On appelle empathie la capacité à reconnaître, ressentir, comprendre les sentiments et les émotions d’un autre individu. Cette capacité qui nous fait dire que quelqu’un est «profondément humain» est-elle, justement, le propre de notre espèce? Nous allons nous poser ici quelques-unes de ces questions, importantes en éthologie: les humains, parmi les animaux, ont-ils le monopole de l’empathie? Si non, quels animaux en sont pourvus? Comment expliquer ces comportements?

Malgré une étymologie presque identique (l’une en grec, l’autre en latin1 !), l’empathie se distingue de la compassion dans la mesure où la compassion porte à partager les souffrances d’autrui et à désirer les soulager. Nous voyons donc deux différences importantes entre empathie et compassion. D’une part, l’empathie peut concerner des émotions positives, quand la compassion ne concerne que les souffrances: «Te voir heureuse me fait plaisir» est empathique, et non compassionnel. D’autre part, la compassion s’accompagne d’un désir d’action, ce qui n’est pas nécessairement le cas de l’empathie. Lorsqu’on assiste à un spectacle de funambulisme, on ressent physiquement de la peur à la place de la personne sur la corde raide (empathie), mais on n’intervient pas: pas de compassion pour l’artiste!
Le grand éthologue Frans de Waal2 a proposé plusieurs degrés dans l’empathie. Le stade le plus simple est appelé contagion émotionnelle. Comme le terme l’indique bien, il consiste à avoir, par exemple, peur ou mal pour les autres. C’est à cause de la contagion émotionnelle que nous avons peur en voyant le funambule, que nous ressentons une aversion pour la douleur des autres, même s’ils nous sont inconnus.
Un degré supplémentaire est atteint avec le souci empathique. Là, il s’agit d’identifier consciemment les états émotionnels de l’autre, ce qui, souvent, entraîne la compassion, donc une action d’aide. Par exemple, on identifie le chagrin chez un ami, et on le réconforte.
Enfin, on atteint le degré le plus complexe d’empathie avec la prise de perspective, autrement dit la faculté de «se mettre à la place de l’autre». La personne en empathie, bien que n’étant pas dans la même situation que la personne en difficulté, procure une aide personnalisée et ajustée au besoin: donc plus qu’un réconfort «standard» comme dans le stade précédent.

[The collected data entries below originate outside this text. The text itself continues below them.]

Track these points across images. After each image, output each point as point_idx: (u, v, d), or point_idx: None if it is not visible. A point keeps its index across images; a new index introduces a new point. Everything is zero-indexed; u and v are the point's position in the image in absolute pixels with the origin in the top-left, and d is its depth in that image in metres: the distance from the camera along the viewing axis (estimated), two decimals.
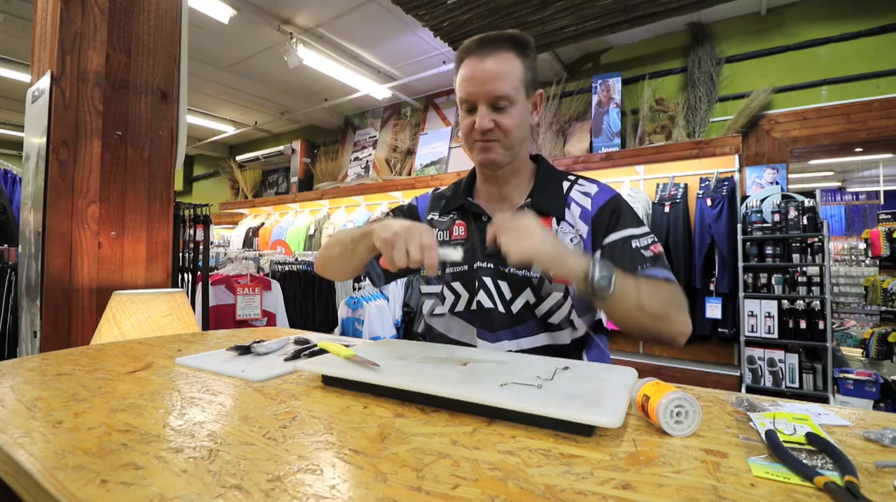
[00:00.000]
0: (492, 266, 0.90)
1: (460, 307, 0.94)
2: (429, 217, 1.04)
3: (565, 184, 0.95)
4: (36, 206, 1.53)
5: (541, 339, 0.88)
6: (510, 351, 0.87)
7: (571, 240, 0.88)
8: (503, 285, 0.90)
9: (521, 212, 0.75)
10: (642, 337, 0.80)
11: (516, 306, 0.89)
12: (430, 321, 1.00)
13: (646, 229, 0.88)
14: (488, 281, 0.91)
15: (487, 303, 0.90)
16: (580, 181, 0.95)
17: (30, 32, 1.75)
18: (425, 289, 1.00)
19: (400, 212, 1.08)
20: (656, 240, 0.87)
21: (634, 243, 0.85)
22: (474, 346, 0.90)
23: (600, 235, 0.88)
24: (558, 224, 0.90)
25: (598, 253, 0.87)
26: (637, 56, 3.60)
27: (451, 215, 1.00)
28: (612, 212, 0.89)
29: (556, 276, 0.81)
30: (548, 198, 0.92)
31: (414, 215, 1.06)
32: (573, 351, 0.90)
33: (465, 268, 0.93)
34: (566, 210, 0.91)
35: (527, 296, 0.88)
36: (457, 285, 0.94)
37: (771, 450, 0.43)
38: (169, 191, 1.76)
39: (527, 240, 0.68)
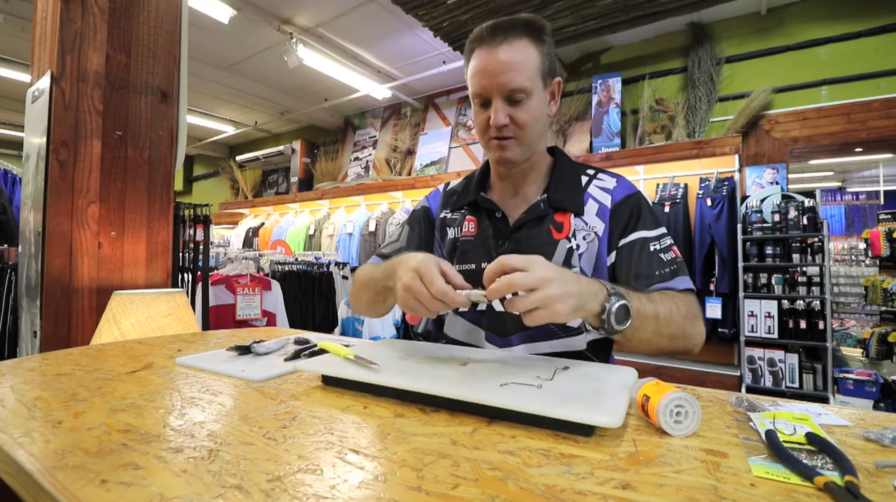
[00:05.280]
0: None
1: (464, 307, 0.92)
2: (441, 215, 1.00)
3: (584, 179, 0.90)
4: (36, 206, 1.53)
5: (556, 345, 0.84)
6: None
7: (585, 238, 0.84)
8: None
9: (528, 257, 0.62)
10: (654, 354, 0.78)
11: None
12: (439, 320, 0.96)
13: (662, 230, 0.84)
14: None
15: (499, 307, 0.86)
16: (599, 175, 0.91)
17: (30, 32, 1.75)
18: None
19: (416, 221, 1.03)
20: (673, 242, 0.84)
21: (653, 246, 0.81)
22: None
23: (616, 235, 0.84)
24: (574, 219, 0.86)
25: (610, 253, 0.83)
26: (637, 56, 3.60)
27: (463, 211, 0.96)
28: (630, 211, 0.84)
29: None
30: (565, 193, 0.87)
31: (428, 217, 1.02)
32: (590, 355, 0.85)
33: (473, 266, 0.89)
34: (584, 206, 0.87)
35: None
36: None
37: (771, 450, 0.43)
38: (169, 191, 1.76)
39: (546, 310, 0.58)
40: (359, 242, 4.43)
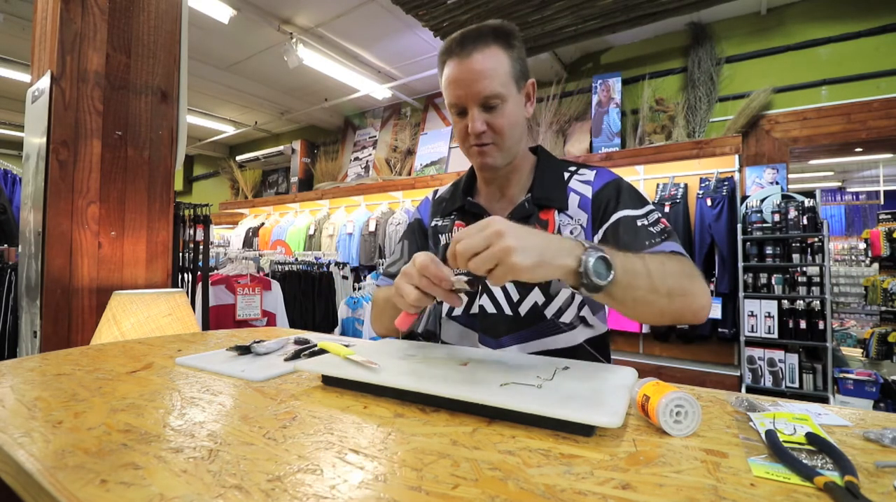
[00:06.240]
0: None
1: (458, 311, 0.92)
2: (433, 223, 1.01)
3: (566, 175, 0.90)
4: (36, 206, 1.53)
5: (549, 342, 0.85)
6: None
7: (571, 232, 0.84)
8: (510, 286, 0.87)
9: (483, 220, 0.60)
10: (661, 322, 0.71)
11: (524, 308, 0.86)
12: (441, 323, 0.98)
13: (649, 207, 0.81)
14: None
15: (491, 309, 0.87)
16: (581, 170, 0.91)
17: (30, 32, 1.75)
18: None
19: (412, 234, 1.03)
20: (661, 216, 0.81)
21: (640, 222, 0.79)
22: None
23: (599, 219, 0.83)
24: (559, 215, 0.86)
25: (595, 238, 0.82)
26: (637, 56, 3.60)
27: (452, 216, 0.97)
28: (609, 195, 0.84)
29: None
30: (548, 190, 0.88)
31: (422, 228, 1.03)
32: (588, 351, 0.85)
33: (465, 271, 0.90)
34: (567, 201, 0.87)
35: (535, 296, 0.85)
36: None
37: (771, 450, 0.43)
38: (169, 191, 1.76)
39: (503, 266, 0.55)
40: (359, 242, 4.43)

Quels animaux pour quelle empathie?

De nombreuses expériences, menées sur différentes espèces animales, montrent une diversité de comportements empathiques chez les non-humains3 . La contagion émotionnelle, par exemple, semble partagée par la plupart des mammifères, mais aussi par certains oiseaux. Chez le rat par exemple, l’aversion à la douleur a été prouvée par une expérience où on observe que, placé face à un choix, le rat préfère ne pas infliger de douleur à ses congénères.
On a observé du souci empathique (le deuxième degré de l’empathie) chez les campagnols, au moyen de l’expérience suivante. On sépare un couple de ces petits rongeurs trente minutes, et on impose à l’un des deux un stress. Au moment des retrouvailles, le conjoint identifie le stress chez l’autre et lui manifeste du réconfort sous forme de toilettage, et ce de façon plus fréquente que chez les couples sans stress.
Enfin, les grands singes semblent capables du degré le plus complexe d’empathie, la prise de perspective, comme le montre l’expérience suivante: le chimpanzé A a besoin d’un outil pour atteindre de la nourriture. Le chimpanzé B possède une boîte à outils, dont un seul est adapté au besoin de A. On observe alors que B choisit l’outil adéquat et le donne à A. Ce singe sait donc déchiffrer le besoin et ajuster l’aide, en se mettant à la place de l’autre.
Un cas fascinant concerne l’empathie entre espèces différentes. La situation des chiens et humains est bien documentée. Le chien discrimine les émotions humaines, les expressions du visage, les odeurs. Des expériences de sauvetage ont été menées, où les chiens libèrent les maîtres plus souvent si le maître est sous stress. Le livre d’Anny Duperey, Complicités animales4 , rapporte des cas de sauvetage d’humains par des chiens, singes ou même un cochon, ainsi que des amitiés (comment le dire autrement?) entre animaux non humains d’espèces différentes.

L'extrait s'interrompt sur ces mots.